Insurance companies have been known to use many different delay tactics when it comes to settling or paying out on an insurance claim following an injury accident. It is often said that insurance companies possess two faces, one outward and one inward face. An insurance company’s outer face is its insurance agents. The insurance agents exist to sell you your policy and answer your questions and alleviate your concerns regarding your insurance coverage. An insurance company’s inner-face is its insurance adjusters. These are the men and women who many people feel, and sometimes justly so, exist solely to diminish and tear down claims. Insurance companies make use of a multitude of superior and usually unreasonable devices aimed at escalating their profits, something that anyone who has ever been the victim of an injury accident knows full well.

It is a shock to no one that the insurance companies are in the business of earning money; nevertheless, the roster of tactics employed to refute claims (and as a result guaranteeing a profit on their end) appears to have increased enormously as of late. With the downturn of the American economy over the past year or so, insurance companies are being unusually aggressive with their tactics. According to the American Association for Justice, a report titled “Tricks of the Trade: How Insurance Companies Deny, Delay, Confuse and Refuse”, the insurance industry’s numerous attempts to maximize their profits are becoming a negative for their customers.

Below you will find a description of some of the more aggressive tactics currently being employed by the insurance companies, according to the American Association of Justice’s report.

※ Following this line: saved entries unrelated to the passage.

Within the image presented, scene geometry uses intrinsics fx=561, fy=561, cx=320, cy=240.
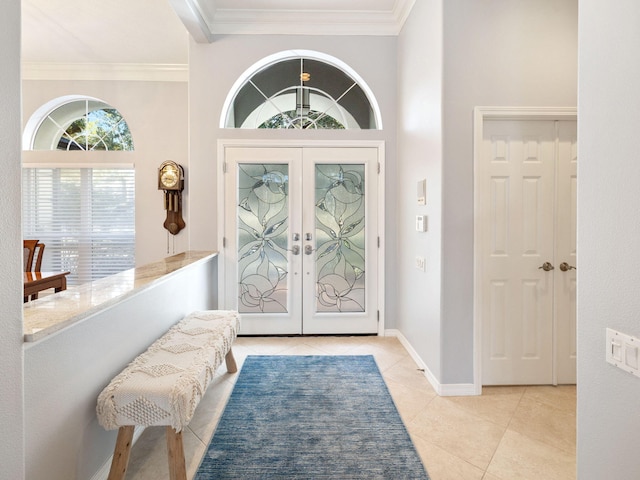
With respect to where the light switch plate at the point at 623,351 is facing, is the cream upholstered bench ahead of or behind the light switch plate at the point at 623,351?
ahead

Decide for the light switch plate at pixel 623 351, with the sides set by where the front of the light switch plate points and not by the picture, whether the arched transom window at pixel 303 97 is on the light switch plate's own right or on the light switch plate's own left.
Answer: on the light switch plate's own right

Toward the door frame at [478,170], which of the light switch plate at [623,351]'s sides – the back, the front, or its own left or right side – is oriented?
right

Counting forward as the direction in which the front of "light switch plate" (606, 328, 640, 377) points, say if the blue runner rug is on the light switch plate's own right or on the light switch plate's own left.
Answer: on the light switch plate's own right

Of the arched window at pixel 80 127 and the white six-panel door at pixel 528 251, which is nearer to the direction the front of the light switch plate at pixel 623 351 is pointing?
the arched window

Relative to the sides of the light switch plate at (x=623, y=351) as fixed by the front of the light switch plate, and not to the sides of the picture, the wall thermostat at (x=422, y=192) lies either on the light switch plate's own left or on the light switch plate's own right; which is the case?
on the light switch plate's own right

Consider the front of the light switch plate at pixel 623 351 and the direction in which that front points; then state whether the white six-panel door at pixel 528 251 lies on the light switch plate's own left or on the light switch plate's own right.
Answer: on the light switch plate's own right

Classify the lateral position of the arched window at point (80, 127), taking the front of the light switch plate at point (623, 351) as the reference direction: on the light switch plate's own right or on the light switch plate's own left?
on the light switch plate's own right
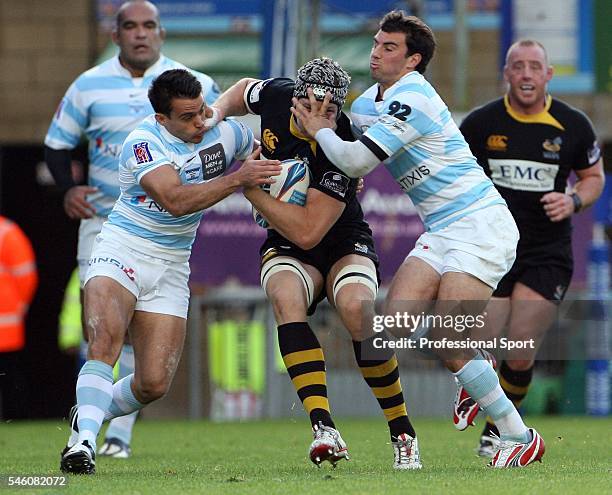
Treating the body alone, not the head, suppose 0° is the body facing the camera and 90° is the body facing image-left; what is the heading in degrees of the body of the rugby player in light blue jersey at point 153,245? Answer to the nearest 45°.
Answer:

Denying Claims is becoming the first line of defense for insurance companies trying to maximize profits. Large companies such as Allstate, AIG and State Farm will deny legitimate claims no matter how much evidence supports the customer. They are even going so far as to reward employees for denying claims in which a customer could receive a huge pay out. The most penalized sufferers of the denied claim tactic are our most-mature citizens. Insurance companies are known for stringing-out payments for older injury victims, waiting for the victim to pass away, which allows the insurance companies to get out of paying the claim at all.

Another way insurance companies are able to avoid ugly settlements that can lower their profit margin is by writing confusing and hard to understand policies. Be honest. Have you actually read your entire insurance policy? If you have not, now is as good of a time as ever to read it over. Insurance companies sometimes intentionally word their policy so that it is hard to understand the technicalities of the legalities. They’re also counting on you not reading the fine print.

Low credit scores for customers is becoming an increasingly easy way for big insurance companies to justify increasing premiums and denying injury claims. An additional harmful consequence of the recession is that consumers who at one time maintained reputable credit scores are now watching their credit scores fall for a multitude of reasons. This is giving insurance companies all the cause they require to drastically raise your premium despite you having done nothing to violate the terms of your policy.

One of the most seemingly unjustified ways companies are saving a buck is by abandoning sick customers. At some point in time we’ve all questioned why we need insurance if we are healthy but we all appreciate having solid insurance when we do fall ill. Insurance companies today are finding loopholes in policies that unfairly or not is allowing them to cancel polices or deny claims when a consumer becomes sick, at a time when they need the backing of their insurance company more than ever.